§ Task 1: In the practice problems on chaos, bounds, and randomness, what is the swimmer's specialty?
§ Task 2: Continue the practice problems on chaos, bounds, and randomness, picking up right after the last sentence shown.

** Start of Document segment **

**Chaos, Bounds, and Randomness Practice Problems**

**Practice 1**

Does the tendency of athletic performance to occur in ''spurts'' mean that a gradual improvement can never take place in any real-life situation? For example, is it impossible that the curve for the swimmer's times (Fig. 7-7) could look like either the solid or dashed lines in Fig. 7-9 instead?

**Fig. 7-7. **Monthly best times (in seconds) for a swimmer whose specialty is the 100-m freestyle, plotted by month for a hypothetical year. Illustration for Practice 1 and 2.

**Fig. 7-9. **Illustration for Practice 1 and 2.

**Solution 1**

Gradual, smooth improvement in athletic performance is possible. Either of the graphs (the straight, dashed line or the solid, smooth curve) in Fig. 7-9 could represent a real-life situation. But orderly states of affairs such as this are less common than more chaotic types of variations such as that shown in Fig. 7-7.

**Practice 2**

What is the fastest possible time for the 100-m freestyle swimming event, as implied by the graphs in Fig. 7-7 or Fig. 7-9?

**Fig. 7-7. **Monthly best times (in seconds) for a swimmer whose specialty is the 100-m freestyle, plotted by month for a hypothetical year. Illustration for Practice 1 and 2.

** End of Document segment **
** Start of Material **

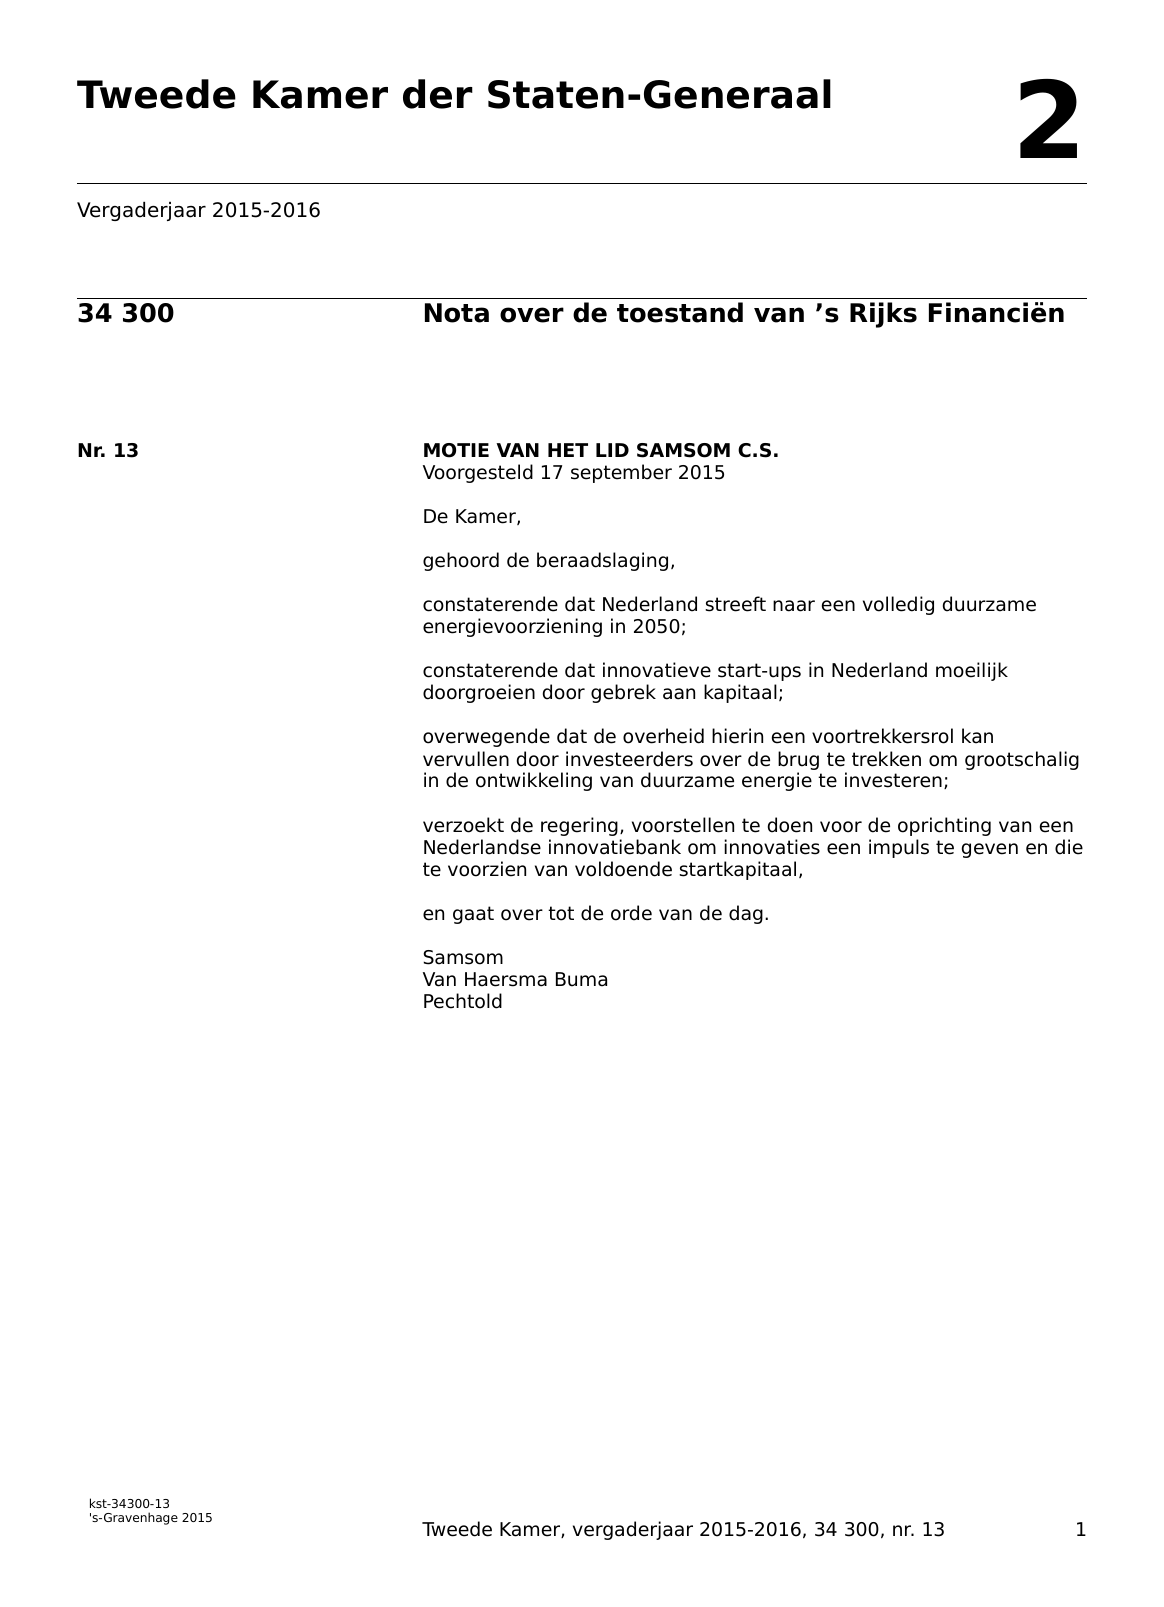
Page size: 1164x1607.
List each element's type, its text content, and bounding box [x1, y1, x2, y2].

** End of Material **

§ Final result 1: The 100-m freestyle.

§ Final result 2:
**Fig. 7-9. **Illustration for Practice 1 and 2.

**Solution 2**

Neither of these graphs logically implies that there is a specific time that represents the fastest possible 100-m swim. It can be mathematically proven that there exists a *maximum unswimmable time* for this event. But determining the actual time quantitatively, and then proving that the determination is valid, is another problem.

**Practice 3**

Can the MUST scenario, in which there is a greatest lower bound, apply in a reverse sense? Can there be, for example, a *minimum unattainable temperature* (MUTT) for the planet earth?

**Solution 3**

Yes. The highest recorded temperature on earth, as of this writing, is approximately 58°C (136°F). Given current climatic conditions, it's easy to imagine an unattainable temperature, for example, 500°C. We then start working our way down from this figure. Clearly, 400°C is unattainable, as is 300°C, and also 200°C (assuming runaway global warming doesn't take place, in which our planet ends up with an atmosphere like that of Venus). What about 80°C? What about 75°C? A theorem of mathematics, called the *theorem of the least upper bound*, makes it plain: ''If there exists an upper bound for a set, then there exists a *least upper bound* (LUB) for that set.'' This means there is a MUTT for our planet, given current climatic conditions. Figuring out an exact number, in degrees, for the MUTT is another problem.

**Practice 4**

Name two poor sources of pseudorandom digits, and two good sources, that can be obtained by practical means.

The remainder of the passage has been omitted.